For best down-low, double-dealing husband who has sex with wife while sneaking around having sex with men on the streets. . . . And the winner is: black man.
For best portrayal of a guy who at first seems nice but turns out to be a rapist. . . . And the winner is – OMG, his third of the night – black man!
He was pretty irritated by the fact that Tyler Perry may just have an Oscar under his belt by basing his whole movie on the negative stereotypes of black men.
But, look at it this way.
Black women have had to fight our share of stereotypes in the media. From the Mammy caricature–a sexless, overweight, smiling and docile black lady to the Sapphire caricature–the loud, overbearing and rude chick… We’ve fought it.
We’ve fought the stereotypes of us being nothing but sexual objects as well–the Jezebel caricature.
And how? By talking to our daughters, mothers and sisters. Starting organizations like Black Girls Rock!. And by, many of us, taking on the issue of race and color by blogs, Facebook, Twitter and various other social media mediums.
So, why haven’t men fought it? Why haven’t our Black men done award ceremonies, organizations or anything like that?
Food for thought–If you want something to change, do something about it. The hurt Black women feel comes from somewhere …There is a high percentage of Black children are born without a father…. There are more Black men in prisons then any other ethnicity…
If you want change, start a GRASSROOT mission. Start changing the minds of the women who believe these stereotypes. Because it’s not the just the way Hollywood sees you, it’s the way we women see you.

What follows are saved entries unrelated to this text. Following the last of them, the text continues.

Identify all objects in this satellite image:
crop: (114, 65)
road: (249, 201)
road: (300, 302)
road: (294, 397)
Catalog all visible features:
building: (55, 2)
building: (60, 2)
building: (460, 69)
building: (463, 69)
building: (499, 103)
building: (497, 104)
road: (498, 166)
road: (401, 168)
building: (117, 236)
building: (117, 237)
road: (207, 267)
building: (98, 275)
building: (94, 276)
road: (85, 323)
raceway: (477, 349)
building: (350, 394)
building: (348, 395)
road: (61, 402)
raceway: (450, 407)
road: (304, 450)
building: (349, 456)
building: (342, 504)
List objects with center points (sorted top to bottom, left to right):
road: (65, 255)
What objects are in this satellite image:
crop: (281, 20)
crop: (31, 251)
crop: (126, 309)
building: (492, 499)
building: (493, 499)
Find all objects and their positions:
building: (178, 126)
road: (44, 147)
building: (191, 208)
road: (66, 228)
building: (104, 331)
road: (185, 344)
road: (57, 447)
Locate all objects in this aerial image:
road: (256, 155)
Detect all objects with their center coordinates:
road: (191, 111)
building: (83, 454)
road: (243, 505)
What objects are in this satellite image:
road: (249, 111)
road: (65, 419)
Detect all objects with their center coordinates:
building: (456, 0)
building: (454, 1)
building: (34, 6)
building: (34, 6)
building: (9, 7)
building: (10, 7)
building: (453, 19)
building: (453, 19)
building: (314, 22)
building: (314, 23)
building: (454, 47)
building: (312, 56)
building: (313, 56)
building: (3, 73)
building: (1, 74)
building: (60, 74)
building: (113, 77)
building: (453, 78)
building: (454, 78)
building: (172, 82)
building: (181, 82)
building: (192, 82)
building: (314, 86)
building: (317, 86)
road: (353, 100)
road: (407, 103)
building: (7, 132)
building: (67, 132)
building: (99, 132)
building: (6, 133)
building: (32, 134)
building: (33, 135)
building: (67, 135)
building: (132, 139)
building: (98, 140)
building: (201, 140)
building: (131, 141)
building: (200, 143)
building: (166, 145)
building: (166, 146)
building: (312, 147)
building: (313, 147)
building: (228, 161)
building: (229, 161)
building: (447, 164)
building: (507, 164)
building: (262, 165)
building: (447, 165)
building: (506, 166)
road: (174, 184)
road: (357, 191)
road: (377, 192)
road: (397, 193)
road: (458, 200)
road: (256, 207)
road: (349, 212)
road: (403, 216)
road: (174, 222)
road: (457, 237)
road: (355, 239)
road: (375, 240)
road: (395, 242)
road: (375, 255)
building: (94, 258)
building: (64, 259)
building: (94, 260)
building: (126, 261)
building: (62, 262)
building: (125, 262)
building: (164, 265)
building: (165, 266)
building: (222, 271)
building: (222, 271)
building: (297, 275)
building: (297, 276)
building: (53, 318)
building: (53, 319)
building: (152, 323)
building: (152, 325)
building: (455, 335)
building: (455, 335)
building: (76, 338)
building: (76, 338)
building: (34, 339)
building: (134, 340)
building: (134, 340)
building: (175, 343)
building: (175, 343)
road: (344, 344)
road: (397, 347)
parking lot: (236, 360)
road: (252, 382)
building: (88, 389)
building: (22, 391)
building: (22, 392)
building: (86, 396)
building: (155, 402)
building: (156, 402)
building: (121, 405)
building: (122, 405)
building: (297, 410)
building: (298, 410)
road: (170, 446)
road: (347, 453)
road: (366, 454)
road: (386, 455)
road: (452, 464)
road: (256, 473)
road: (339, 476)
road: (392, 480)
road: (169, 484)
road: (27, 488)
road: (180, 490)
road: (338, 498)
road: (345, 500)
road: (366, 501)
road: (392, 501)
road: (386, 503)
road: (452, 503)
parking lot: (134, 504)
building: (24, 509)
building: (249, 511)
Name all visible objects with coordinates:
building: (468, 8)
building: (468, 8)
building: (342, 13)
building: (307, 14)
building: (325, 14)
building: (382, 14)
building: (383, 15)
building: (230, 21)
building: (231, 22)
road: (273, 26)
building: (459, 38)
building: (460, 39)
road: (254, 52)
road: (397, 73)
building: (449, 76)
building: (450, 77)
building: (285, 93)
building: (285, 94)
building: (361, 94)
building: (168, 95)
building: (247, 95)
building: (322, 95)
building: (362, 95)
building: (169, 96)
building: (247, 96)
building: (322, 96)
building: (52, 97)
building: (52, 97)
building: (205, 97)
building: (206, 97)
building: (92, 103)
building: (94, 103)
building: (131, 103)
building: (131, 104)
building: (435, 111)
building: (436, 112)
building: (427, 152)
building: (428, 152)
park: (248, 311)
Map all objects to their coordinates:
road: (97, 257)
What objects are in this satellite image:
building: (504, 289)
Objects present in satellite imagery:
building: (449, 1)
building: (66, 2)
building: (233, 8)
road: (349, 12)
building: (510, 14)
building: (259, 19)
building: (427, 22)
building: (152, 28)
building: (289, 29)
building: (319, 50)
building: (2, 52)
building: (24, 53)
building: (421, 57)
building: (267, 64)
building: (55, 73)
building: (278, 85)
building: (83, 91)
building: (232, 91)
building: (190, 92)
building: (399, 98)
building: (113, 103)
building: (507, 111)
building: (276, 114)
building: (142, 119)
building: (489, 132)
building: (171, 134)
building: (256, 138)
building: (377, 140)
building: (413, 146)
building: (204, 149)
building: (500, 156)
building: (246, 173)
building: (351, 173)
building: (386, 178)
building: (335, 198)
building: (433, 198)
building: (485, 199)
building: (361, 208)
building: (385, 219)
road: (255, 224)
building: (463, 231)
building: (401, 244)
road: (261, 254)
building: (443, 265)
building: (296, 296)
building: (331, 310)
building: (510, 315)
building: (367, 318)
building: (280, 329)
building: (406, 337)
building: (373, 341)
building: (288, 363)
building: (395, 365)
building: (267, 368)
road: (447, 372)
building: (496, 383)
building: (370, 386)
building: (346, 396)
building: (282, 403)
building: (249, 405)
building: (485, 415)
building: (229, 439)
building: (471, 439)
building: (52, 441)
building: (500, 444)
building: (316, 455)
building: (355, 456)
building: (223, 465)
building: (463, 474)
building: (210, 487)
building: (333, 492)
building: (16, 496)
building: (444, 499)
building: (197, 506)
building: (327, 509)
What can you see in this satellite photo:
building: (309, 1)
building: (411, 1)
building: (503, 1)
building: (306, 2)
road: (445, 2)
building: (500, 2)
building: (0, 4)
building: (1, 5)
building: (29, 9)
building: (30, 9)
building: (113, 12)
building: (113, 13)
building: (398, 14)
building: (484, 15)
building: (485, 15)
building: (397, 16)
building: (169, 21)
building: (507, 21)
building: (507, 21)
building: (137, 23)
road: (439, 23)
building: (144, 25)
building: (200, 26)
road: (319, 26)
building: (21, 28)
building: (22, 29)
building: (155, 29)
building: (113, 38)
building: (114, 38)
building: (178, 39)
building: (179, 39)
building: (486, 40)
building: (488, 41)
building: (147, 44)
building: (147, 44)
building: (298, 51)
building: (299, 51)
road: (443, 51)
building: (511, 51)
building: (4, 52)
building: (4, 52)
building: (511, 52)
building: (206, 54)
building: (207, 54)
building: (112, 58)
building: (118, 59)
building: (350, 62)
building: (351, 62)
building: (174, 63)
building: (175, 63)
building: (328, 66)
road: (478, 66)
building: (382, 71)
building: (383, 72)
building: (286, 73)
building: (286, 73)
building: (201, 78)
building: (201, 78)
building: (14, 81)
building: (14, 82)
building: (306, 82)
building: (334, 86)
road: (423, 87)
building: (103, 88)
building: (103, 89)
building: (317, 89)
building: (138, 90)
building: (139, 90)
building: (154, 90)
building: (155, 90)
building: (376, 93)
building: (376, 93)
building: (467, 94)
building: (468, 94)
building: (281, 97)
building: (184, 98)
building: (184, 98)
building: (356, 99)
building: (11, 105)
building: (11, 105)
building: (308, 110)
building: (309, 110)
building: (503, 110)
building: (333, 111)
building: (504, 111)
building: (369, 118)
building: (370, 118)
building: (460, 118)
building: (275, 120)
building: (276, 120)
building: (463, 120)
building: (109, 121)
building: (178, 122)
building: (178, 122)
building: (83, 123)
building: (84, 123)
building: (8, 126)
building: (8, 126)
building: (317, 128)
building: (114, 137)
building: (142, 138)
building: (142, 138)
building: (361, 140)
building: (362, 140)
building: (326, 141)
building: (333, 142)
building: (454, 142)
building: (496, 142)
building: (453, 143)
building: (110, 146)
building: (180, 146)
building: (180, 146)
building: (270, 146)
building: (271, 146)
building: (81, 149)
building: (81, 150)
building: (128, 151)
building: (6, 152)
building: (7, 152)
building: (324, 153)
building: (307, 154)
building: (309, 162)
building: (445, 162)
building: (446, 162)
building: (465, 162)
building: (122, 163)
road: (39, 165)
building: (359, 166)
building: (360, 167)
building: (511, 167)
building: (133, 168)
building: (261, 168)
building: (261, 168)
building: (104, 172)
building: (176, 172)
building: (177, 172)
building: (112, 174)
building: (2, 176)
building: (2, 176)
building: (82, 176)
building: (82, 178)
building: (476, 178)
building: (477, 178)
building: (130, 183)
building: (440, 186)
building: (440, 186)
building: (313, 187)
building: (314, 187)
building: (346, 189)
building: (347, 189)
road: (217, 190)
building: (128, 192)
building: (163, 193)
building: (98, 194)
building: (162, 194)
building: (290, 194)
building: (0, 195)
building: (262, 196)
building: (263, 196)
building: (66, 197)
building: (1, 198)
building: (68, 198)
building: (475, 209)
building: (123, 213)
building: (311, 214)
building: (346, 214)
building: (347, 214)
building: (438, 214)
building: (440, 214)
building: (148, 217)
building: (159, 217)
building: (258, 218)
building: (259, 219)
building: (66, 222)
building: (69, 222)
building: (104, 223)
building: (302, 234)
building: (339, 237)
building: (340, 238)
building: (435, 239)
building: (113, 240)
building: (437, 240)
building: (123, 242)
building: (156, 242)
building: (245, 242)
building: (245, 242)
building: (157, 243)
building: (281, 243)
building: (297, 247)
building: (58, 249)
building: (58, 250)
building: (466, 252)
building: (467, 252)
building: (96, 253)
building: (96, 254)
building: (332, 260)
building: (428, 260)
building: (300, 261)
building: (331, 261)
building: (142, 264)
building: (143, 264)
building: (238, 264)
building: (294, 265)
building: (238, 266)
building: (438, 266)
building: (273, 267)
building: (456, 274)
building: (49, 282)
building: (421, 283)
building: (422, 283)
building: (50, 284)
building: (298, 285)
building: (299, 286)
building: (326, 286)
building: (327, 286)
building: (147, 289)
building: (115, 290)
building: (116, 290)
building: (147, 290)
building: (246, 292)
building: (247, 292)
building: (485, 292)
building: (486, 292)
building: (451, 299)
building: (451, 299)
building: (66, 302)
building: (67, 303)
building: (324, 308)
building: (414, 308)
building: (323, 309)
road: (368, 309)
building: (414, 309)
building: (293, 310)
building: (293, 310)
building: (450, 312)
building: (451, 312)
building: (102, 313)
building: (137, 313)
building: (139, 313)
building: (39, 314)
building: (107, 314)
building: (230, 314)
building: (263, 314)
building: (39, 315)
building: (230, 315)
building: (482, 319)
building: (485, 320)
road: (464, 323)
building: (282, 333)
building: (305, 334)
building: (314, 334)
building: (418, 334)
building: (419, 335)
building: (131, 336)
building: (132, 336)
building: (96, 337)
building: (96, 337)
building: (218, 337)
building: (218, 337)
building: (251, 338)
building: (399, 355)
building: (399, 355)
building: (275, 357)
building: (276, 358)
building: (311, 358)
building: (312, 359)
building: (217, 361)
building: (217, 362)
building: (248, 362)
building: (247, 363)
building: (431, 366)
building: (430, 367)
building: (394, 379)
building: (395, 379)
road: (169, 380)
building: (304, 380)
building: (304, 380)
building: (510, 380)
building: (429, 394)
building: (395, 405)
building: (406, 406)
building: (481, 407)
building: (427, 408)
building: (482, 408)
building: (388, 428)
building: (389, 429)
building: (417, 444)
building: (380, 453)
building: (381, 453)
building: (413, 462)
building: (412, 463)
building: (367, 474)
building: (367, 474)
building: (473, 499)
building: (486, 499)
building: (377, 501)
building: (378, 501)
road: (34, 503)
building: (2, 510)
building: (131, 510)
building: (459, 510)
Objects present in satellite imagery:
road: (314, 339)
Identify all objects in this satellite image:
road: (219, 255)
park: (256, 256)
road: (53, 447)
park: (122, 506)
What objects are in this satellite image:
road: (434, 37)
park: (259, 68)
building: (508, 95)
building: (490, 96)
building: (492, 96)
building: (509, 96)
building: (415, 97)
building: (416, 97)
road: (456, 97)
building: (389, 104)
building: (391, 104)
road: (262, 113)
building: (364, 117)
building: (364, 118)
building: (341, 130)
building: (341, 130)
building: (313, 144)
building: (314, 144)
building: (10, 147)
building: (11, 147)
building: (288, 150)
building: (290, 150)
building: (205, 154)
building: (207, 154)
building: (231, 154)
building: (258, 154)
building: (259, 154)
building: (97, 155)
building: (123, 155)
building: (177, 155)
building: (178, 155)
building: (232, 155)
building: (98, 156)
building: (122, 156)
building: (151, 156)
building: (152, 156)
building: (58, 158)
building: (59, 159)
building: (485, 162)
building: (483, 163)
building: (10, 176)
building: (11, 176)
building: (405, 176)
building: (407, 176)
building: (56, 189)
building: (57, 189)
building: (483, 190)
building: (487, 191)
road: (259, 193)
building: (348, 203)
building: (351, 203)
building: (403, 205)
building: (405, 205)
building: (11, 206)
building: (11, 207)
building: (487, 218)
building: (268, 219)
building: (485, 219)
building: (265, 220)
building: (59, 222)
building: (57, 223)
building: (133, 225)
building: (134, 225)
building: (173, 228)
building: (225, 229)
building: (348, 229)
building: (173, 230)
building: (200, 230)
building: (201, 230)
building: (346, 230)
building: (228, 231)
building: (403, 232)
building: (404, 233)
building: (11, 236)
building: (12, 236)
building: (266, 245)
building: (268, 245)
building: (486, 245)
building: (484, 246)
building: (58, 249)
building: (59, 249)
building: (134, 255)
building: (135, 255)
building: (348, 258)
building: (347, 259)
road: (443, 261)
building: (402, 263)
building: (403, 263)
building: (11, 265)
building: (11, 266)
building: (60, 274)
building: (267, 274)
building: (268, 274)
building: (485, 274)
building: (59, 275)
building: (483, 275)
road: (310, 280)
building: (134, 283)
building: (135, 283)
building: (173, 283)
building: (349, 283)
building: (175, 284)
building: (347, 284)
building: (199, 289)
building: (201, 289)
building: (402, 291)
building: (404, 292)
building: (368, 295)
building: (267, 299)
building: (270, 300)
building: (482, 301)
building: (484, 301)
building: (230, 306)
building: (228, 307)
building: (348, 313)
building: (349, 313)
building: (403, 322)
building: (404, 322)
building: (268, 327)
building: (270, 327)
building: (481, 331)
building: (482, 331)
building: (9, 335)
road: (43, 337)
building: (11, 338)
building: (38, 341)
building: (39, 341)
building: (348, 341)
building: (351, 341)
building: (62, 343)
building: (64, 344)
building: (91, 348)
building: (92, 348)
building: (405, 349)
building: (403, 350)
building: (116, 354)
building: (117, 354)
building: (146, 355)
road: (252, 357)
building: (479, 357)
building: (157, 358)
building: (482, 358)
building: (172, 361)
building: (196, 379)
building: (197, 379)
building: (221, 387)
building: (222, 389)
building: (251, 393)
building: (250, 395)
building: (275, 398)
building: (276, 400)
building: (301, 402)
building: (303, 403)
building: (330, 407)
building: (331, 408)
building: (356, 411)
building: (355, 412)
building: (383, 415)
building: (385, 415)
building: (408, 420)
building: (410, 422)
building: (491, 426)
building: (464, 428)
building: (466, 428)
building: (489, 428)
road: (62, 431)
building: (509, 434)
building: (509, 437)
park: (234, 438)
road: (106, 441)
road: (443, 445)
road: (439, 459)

Eugene Kane from Milwaukee Journal Sentinel said it best in his blog post:
It’s hard to imagine how any community with major problems involving education, crime and poverty can improve without stronger relationships between men and women, which in turn lead to stronger families and more stable households.
That’s an issue that can only be addressed from within by both sexes.
Arguing about how a Hollywood movie depicts fictional black men seems awfully silly when there’s so much more at stake in real life.